The interposer 250 is identical to the interposer 104 discussed above with reference to
Incorporation of interposer 250 into the construction 100 of
The methodology of
Referring next to
The interposers of the present invention can provide several improvements over prior art interposers. For instance, interposers of the present invention can be fabricated to be relatively thin and low cost, and accordingly can be fabricated to superior design rules. The interposers of the present invention can have relatively few polymers therein, in that there is relatively little dielectric material in interposers of the present invention relative to prior art interposers, which can reduce problems associated with moisture absorption by the polymers and outgassing from the polymers. Interposers of the present invention can be produced in batch, tape or reel form. Further, since interposers of the present invention are relatively thin, they can be used to produce low profile electronics packaging. Also, the current paths in the interposers of the present invention can generate low inductance during operation, due to the thinness of the interposers. The interposers of the present invention can be easily configured with the die pad areas so that input/output devices can be routed to an integrated circuit package that includes the interposers.

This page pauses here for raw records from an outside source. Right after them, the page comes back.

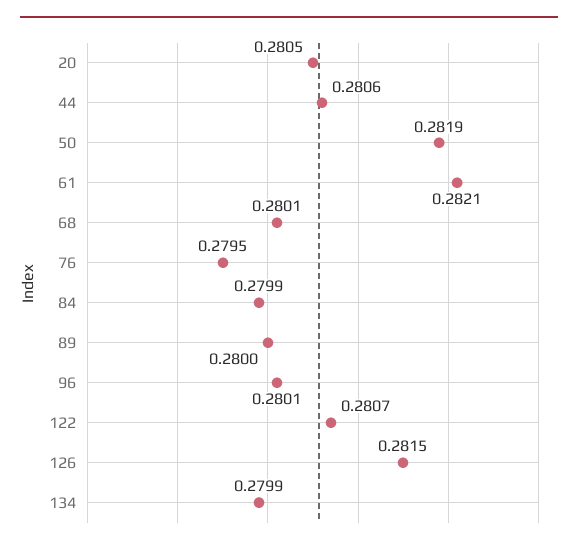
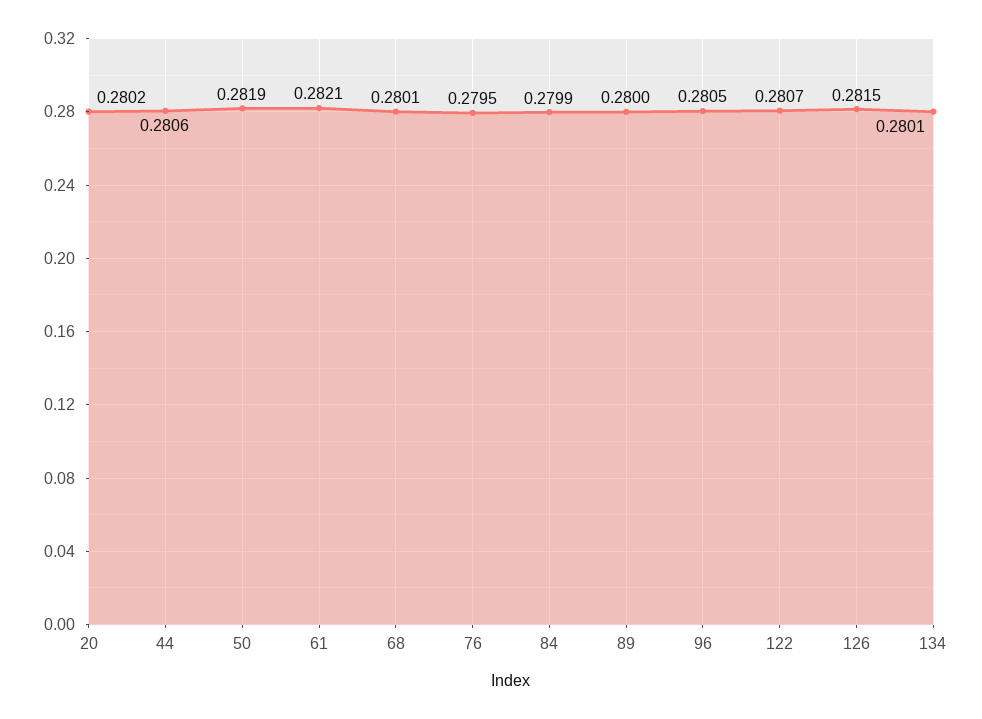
  {
-   "20": 0.2805,
+   "20": 0.2802,
    "44": 0.2806,
    "50": 0.2819,
    "61": 0.2821,
    "68": 0.2801,
    "76": 0.2795,
    "84": 0.2799,
    "89": 0.28,
-   "96": 0.2801,
+   "96": 0.2805,
    "122": 0.2807,
    "126": 0.2815,
-   "134": 0.2799
+   "134": 0.2801
  }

In compliance with the statute, the invention has been described in language more or less specific as to structural and methodical features. It is to be understood, however, that the invention is not limited to the specific features shown and described, since the means herein disclosed comprise preferred forms of putting the invention into effect. The invention is, therefore, claimed in any of its forms or modifications within the proper scope of the appended claims appropriately interpreted in accordance with the doctrine of equivalents.